> [Your task]
Identify all lines in the data containing the string "negative". Copy them out.

> [Extracted data]
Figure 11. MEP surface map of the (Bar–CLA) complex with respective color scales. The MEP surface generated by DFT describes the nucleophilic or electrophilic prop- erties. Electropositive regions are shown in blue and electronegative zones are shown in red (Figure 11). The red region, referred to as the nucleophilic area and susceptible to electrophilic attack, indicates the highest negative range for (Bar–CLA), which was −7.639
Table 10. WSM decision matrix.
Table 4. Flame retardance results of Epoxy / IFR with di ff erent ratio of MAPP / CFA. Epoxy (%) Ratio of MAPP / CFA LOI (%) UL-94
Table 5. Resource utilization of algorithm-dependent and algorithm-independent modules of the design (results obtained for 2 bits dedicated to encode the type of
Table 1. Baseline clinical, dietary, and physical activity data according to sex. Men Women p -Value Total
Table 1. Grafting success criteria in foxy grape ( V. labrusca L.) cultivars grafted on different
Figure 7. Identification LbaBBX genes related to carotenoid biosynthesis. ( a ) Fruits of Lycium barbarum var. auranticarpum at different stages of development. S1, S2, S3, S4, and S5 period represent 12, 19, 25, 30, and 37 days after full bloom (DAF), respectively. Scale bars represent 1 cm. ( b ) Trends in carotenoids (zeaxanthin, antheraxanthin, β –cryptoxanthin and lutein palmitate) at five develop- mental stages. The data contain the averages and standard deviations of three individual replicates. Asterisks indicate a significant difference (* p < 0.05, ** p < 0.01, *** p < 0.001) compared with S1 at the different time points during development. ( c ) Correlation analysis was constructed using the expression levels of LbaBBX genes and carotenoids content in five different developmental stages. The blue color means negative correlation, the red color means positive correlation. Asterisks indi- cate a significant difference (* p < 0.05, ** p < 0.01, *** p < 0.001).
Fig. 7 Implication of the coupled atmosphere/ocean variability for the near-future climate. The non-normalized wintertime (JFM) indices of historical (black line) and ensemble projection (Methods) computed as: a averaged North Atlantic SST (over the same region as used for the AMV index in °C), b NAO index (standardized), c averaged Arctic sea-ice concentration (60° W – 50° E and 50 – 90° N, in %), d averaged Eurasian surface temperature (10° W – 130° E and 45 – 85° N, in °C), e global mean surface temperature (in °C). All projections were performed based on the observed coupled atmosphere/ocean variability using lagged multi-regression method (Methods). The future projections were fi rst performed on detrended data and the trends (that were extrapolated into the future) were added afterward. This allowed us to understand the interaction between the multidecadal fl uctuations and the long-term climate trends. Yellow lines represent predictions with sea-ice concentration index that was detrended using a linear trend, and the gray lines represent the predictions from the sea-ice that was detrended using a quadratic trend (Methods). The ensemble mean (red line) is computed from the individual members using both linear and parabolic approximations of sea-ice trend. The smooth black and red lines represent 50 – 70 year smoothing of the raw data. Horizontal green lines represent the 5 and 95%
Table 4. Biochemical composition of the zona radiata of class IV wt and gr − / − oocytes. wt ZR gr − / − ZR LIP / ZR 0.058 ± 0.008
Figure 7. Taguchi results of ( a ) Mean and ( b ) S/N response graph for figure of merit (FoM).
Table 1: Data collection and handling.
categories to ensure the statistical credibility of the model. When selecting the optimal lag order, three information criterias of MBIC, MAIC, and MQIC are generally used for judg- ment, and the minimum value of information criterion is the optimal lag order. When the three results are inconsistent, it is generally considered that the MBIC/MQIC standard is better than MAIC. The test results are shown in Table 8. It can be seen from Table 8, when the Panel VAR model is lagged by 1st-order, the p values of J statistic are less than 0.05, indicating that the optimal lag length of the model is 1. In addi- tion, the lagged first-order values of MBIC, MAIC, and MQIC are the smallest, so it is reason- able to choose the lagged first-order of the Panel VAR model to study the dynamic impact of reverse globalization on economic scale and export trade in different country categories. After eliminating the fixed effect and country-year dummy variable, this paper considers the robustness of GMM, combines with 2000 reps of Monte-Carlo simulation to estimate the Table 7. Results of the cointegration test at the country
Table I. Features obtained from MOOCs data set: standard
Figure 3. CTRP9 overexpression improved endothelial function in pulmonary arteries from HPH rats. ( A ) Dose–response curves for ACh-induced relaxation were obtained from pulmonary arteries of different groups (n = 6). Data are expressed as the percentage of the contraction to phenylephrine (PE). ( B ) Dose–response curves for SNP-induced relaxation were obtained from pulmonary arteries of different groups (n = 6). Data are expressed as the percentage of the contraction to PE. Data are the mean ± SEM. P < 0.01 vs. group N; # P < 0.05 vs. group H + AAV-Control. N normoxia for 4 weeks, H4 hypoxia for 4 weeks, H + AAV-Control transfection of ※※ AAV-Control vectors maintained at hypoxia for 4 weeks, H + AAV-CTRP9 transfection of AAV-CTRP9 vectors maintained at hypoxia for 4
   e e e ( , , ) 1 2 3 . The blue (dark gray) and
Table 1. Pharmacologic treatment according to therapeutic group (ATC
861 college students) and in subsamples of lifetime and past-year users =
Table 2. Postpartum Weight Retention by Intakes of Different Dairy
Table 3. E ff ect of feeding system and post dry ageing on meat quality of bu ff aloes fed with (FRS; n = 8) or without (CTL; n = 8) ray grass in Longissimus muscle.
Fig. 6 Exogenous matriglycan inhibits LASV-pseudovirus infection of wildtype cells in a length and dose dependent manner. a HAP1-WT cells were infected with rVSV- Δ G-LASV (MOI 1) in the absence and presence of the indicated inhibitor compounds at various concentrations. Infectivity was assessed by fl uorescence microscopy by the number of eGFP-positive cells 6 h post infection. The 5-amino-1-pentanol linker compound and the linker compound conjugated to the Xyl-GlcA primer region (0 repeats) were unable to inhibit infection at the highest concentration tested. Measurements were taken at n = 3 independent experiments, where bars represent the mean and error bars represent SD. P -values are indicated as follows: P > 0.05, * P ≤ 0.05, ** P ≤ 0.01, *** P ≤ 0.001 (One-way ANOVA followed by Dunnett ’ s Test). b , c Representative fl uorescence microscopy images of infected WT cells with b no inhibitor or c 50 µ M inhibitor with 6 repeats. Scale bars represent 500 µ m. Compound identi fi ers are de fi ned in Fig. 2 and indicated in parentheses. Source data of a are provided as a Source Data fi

> [Final answer]
Figure 11. MEP surface map of the (Bar–CLA) complex with respective color scales. The MEP surface generated by DFT describes the nucleophilic or electrophilic prop- erties. Electropositive regions are shown in blue and electronegative zones are shown in red (Figure 11). The red region, referred to as the nucleophilic area and susceptible to electrophilic attack, indicates the highest negative range for (Bar–CLA), which was −7.639
Figure 7. Identification LbaBBX genes related to carotenoid biosynthesis. ( a ) Fruits of Lycium barbarum var. auranticarpum at different stages of development. S1, S2, S3, S4, and S5 period represent 12, 19, 25, 30, and 37 days after full bloom (DAF), respectively. Scale bars represent 1 cm. ( b ) Trends in carotenoids (zeaxanthin, antheraxanthin, β –cryptoxanthin and lutein palmitate) at five develop- mental stages. The data contain the averages and standard deviations of three individual replicates. Asterisks indicate a significant difference (* p < 0.05, ** p < 0.01, *** p < 0.001) compared with S1 at the different time points during development. ( c ) Correlation analysis was constructed using the expression levels of LbaBBX genes and carotenoids content in five different developmental stages. The blue color means negative correlation, the red color means positive correlation. Asterisks indi- cate a significant difference (* p < 0.05, ** p < 0.01, *** p < 0.001).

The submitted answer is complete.